A Justiça do Rio de Janeiro autorizou o retorno do contraventor Rogério de Andrade ao sistema prisidiário fluminense após revogar o Regime Disciplinar Diferenciado (RDD). A decisão, tomada pela Oitava Câmara Criminal do Tribunal de Justiça do estado, manteve, porém, a prisão preventiva do investigado por chefiar organização criminosa e ser apontado como mandante do assassinato de Fernando Iggnacio, em 2020, informa o g1.
Segundo o TJ, o relator do processo, desembargador Marcius da Costa Ferreira, votou por acatar parcialmente o pedido de habeas corpus apresentado pela defesa do contraventor. A maioria da Câmara acompanhou o entendimento. Com isso, Andrade deixa o regime mais rígido de custódia, mas seguirá preso enquanto responde às acusações.
Transferência confirmada
Após a decisão estadual, a Justiça Federal em Campo Grande, no Mato Grosso do Sul, onde Rogério está custodiado, confirmou a transferência. O juiz Rodrigo Vaslin Diniz, da Corregedoria dos Presídios da Penitenciária Federal de Campo Grande, revogou decisão anterior que mantinha o contraventor na unidade federal.

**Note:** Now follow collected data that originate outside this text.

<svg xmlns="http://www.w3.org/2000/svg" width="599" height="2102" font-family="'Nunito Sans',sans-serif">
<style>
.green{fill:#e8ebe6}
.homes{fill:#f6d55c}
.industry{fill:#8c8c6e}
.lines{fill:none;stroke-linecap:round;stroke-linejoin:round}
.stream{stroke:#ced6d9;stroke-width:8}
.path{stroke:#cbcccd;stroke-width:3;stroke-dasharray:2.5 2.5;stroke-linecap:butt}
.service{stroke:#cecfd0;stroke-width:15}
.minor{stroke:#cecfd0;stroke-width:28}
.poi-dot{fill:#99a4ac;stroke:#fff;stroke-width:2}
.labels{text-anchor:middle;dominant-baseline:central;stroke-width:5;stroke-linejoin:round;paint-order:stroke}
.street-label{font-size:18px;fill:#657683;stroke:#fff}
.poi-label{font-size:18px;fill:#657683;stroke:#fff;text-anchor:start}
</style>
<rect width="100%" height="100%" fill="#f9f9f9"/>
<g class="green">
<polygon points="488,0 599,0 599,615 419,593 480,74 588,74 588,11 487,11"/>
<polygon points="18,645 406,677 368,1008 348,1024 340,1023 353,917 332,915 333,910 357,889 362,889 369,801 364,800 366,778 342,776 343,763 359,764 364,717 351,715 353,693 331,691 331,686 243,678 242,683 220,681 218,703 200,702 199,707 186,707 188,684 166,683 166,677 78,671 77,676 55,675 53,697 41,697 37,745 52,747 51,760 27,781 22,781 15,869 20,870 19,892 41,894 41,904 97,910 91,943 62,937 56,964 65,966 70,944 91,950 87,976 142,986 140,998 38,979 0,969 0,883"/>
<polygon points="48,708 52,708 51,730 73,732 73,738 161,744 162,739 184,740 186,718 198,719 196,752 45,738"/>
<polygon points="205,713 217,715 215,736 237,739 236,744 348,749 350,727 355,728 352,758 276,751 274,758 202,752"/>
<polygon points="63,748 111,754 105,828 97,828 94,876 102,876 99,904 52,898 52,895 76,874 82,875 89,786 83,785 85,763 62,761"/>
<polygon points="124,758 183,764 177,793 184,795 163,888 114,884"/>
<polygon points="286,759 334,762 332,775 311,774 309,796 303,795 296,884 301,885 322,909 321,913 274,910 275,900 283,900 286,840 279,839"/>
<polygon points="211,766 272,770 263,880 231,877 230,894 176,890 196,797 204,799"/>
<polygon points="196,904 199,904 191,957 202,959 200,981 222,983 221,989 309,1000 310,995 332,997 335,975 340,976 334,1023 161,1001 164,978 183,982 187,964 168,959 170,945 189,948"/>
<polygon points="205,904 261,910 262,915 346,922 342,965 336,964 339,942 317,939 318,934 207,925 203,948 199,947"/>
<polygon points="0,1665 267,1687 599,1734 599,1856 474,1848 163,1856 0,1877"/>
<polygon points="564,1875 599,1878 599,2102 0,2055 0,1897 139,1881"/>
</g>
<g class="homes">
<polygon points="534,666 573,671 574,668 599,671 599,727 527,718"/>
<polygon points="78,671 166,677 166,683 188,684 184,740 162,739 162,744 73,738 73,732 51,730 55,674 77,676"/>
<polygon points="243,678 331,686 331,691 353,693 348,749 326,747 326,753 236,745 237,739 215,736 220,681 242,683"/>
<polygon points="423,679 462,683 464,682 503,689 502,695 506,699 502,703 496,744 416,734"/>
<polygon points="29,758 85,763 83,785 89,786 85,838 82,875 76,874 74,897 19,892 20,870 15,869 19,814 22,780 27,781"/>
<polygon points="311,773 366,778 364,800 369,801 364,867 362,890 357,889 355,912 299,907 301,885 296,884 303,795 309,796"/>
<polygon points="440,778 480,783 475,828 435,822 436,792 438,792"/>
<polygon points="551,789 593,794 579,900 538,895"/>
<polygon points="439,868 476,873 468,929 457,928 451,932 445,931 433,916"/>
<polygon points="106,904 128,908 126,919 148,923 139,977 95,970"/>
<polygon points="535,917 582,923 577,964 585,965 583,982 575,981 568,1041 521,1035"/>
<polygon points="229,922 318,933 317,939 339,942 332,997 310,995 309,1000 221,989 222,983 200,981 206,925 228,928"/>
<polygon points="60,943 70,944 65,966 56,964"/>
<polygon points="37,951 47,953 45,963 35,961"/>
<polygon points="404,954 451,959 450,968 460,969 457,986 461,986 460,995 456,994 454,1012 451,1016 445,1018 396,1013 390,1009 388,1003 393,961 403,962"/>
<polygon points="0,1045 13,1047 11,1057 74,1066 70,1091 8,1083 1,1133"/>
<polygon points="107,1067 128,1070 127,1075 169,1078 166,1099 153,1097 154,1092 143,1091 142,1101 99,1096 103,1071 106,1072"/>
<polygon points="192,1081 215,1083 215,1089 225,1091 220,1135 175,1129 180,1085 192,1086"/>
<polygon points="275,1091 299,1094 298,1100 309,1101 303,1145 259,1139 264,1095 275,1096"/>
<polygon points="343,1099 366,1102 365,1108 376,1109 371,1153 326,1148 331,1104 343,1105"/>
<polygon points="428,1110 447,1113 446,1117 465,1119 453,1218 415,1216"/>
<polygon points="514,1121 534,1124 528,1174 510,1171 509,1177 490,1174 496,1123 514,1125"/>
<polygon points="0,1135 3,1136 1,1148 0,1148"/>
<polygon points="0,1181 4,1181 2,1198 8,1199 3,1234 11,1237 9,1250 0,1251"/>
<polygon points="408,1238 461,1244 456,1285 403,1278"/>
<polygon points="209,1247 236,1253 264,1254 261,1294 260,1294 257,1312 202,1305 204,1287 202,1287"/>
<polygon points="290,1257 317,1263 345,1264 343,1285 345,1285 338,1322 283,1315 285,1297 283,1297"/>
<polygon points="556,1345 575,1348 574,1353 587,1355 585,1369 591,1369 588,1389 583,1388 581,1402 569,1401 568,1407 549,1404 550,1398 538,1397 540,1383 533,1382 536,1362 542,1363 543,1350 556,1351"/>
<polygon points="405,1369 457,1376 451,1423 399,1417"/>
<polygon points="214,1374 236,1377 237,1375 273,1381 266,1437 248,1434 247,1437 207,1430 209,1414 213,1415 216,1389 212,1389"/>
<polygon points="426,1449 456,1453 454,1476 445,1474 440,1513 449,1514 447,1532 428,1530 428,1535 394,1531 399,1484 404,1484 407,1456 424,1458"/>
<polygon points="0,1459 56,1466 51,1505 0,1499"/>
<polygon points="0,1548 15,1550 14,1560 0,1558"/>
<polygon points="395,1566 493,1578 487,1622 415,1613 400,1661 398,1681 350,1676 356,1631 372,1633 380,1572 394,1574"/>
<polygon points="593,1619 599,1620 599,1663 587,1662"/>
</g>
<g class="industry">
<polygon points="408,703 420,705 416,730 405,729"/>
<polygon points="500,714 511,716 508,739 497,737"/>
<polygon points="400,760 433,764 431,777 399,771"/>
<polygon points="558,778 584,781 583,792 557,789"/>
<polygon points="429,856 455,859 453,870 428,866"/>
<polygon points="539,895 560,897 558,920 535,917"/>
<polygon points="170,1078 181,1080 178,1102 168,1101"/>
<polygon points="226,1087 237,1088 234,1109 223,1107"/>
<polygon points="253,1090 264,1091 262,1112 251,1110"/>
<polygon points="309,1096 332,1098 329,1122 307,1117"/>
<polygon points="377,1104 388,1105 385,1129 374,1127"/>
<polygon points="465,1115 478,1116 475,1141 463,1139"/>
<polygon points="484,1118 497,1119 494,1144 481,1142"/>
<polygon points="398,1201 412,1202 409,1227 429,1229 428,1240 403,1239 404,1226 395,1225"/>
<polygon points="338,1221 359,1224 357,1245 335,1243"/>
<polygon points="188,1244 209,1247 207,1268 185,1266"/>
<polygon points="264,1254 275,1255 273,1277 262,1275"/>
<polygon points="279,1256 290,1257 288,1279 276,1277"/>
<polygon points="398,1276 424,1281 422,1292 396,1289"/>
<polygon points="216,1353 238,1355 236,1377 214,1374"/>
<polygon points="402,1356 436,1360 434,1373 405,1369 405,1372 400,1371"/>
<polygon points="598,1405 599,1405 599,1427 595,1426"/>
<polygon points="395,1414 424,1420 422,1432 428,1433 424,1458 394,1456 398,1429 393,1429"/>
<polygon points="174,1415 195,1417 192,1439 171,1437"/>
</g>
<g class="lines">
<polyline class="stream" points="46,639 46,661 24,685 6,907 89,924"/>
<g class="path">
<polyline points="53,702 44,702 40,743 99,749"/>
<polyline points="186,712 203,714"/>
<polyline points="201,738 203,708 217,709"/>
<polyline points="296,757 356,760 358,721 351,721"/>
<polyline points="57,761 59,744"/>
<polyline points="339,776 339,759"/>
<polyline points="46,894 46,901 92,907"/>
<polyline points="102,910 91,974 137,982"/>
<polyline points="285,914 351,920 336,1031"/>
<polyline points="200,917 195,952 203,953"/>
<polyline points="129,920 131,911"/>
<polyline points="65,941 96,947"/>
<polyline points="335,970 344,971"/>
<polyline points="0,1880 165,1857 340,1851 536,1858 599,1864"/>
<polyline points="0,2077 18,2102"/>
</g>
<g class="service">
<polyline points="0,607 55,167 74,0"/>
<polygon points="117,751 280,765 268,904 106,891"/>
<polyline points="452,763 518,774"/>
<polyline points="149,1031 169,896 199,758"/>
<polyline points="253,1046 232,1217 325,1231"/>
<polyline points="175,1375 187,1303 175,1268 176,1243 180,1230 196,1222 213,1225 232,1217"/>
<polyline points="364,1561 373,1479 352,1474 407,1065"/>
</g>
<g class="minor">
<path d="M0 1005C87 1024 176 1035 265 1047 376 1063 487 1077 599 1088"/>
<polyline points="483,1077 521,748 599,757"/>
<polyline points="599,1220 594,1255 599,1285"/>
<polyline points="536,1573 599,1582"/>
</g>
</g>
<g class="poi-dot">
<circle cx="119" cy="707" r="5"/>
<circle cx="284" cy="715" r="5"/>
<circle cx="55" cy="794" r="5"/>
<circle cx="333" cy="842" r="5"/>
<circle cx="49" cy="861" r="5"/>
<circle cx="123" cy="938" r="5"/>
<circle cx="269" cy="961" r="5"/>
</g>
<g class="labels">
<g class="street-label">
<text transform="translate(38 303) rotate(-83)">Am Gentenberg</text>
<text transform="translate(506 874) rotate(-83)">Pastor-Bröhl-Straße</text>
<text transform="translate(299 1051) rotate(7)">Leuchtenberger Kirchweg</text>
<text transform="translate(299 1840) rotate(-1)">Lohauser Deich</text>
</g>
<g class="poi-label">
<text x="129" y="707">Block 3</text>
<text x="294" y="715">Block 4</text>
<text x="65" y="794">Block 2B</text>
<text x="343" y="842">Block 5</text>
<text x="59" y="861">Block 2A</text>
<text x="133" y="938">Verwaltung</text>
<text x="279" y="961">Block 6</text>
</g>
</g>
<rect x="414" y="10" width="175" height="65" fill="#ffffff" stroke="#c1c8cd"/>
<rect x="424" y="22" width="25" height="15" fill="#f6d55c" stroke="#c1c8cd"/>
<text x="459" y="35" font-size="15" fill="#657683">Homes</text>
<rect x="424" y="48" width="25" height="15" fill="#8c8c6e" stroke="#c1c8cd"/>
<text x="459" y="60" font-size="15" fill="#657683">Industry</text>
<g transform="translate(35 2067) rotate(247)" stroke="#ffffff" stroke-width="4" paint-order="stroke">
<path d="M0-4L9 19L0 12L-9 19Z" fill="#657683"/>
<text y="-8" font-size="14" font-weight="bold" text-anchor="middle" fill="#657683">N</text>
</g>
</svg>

O magistrado determinou que a transferência deve ocorrer em até 20 dias, prazo no qual o preso deverá ser encaminhado para um presídio no Estado do Rio de Janeiro. O sistema penitenciário fluminense ainda não informou para qual unidade ele será enviado.
Acusações e investigações em andamento
Rogério de Andrade foi preso em outubro do ano passado como parte das investigações sobre a morte de Fernando Iggnacio, morto a tiros em novembro de 2020 no estacionamento do Aeroporto de Jacarepaguá, na Zona Oeste do Rio.
Além do homicídio, o contraventor é alvo de outros inquéritos. Entre eles, um que apura a suposta distribuição de propina a batalhões da Polícia Militar e a delegacias da Polícia Civil. O Ministério Público e as forças de segurança afirmam que ele exerce liderança em uma organização criminosa ligada ao jogo do bicho e à exploração de atividades ilegais.
Contexto da decisão
O Regime Disciplinar Diferenciado havia sido aplicado sob a justificativa de alta periculosidade e risco à ordem pública. No entanto, a defesa argumentou que não havia fundamentos suficientes para mantê-lo no RDD, posição parcialmente acolhida pelo TJ.
A decisão não altera o status criminal de Andrade, que permanece preso preventivamente enquanto aguarda avanços no processo e nas investigações que ainda correm na Justiça estadual e federal.